Task statement.
Output as a JSON list of strings every line of the listing from its first line through the line containing "和焦虑症治疗，上瘾后则开始设法搞到更多药", inclusive, one string per line and with blank lines omitted.

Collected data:
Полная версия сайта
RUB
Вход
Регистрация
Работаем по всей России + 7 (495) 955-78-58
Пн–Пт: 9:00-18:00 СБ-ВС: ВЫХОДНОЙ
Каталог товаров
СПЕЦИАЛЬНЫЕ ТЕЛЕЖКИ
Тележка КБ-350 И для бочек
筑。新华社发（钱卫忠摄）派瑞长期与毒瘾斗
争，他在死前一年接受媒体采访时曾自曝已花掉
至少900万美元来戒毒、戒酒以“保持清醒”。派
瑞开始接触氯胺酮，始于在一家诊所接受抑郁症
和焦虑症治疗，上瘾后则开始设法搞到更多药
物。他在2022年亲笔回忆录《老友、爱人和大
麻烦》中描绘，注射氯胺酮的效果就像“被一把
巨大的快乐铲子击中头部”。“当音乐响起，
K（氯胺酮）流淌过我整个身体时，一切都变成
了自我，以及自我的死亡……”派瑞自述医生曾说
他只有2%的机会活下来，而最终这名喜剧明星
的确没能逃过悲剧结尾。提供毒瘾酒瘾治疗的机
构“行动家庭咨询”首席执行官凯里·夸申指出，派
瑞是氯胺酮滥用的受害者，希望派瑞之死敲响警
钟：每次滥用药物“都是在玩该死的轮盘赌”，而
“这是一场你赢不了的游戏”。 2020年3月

Solution for this problem.
[
  "Полная версия сайта",
  "RUB",
  "Вход",
  "Регистрация",
  "Работаем по всей России + 7 (495) 955-78-58",
  "Пн–Пт: 9:00-18:00 СБ-ВС: ВЫХОДНОЙ",
  "Каталог товаров",
  "СПЕЦИАЛЬНЫЕ ТЕЛЕЖКИ",
  "Тележка КБ-350 И для бочек",
  "筑。新华社发（钱卫忠摄）派瑞长期与毒瘾斗",
  "争，他在死前一年接受媒体采访时曾自曝已花掉",
  "至少900万美元来戒毒、戒酒以“保持清醒”。派",
  "瑞开始接触氯胺酮，始于在一家诊所接受抑郁症",
  "和焦虑症治疗，上瘾后则开始设法搞到更多药"
]